=== WHAT THE EXERCISE ASKS ===
Search the data for the string "Verificación", and report each line where it is found.

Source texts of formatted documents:
☆ ☆ ☆ ☆ ☆
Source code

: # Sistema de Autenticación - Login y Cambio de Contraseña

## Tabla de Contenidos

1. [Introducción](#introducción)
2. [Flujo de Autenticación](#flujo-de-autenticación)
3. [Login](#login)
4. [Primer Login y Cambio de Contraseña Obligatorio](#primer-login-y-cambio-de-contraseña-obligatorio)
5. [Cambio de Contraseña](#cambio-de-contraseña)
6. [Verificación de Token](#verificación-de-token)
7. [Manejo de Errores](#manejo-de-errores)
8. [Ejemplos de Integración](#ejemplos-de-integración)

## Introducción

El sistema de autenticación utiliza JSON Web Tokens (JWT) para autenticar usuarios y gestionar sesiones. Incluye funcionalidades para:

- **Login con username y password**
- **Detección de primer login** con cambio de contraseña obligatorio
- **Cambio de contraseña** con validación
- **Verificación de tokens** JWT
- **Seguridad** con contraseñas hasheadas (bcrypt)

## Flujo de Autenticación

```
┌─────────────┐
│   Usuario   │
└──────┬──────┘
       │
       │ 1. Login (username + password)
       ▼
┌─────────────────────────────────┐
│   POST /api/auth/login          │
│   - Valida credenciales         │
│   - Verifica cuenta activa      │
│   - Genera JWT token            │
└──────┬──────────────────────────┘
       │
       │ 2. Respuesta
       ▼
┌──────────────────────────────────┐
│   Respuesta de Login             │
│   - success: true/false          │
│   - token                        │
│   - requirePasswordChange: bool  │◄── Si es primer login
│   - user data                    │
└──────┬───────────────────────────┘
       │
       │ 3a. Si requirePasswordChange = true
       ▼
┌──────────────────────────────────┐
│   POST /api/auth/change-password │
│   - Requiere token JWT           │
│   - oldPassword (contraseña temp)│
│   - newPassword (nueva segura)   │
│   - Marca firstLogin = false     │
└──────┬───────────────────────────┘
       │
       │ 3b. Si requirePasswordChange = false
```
☆ ☆ ☆ ☆ ☆
=== PROBLEM SOLUTION ===
6. [Verificación de Token](#verificación-de-token)
- **Verificación de tokens** JWT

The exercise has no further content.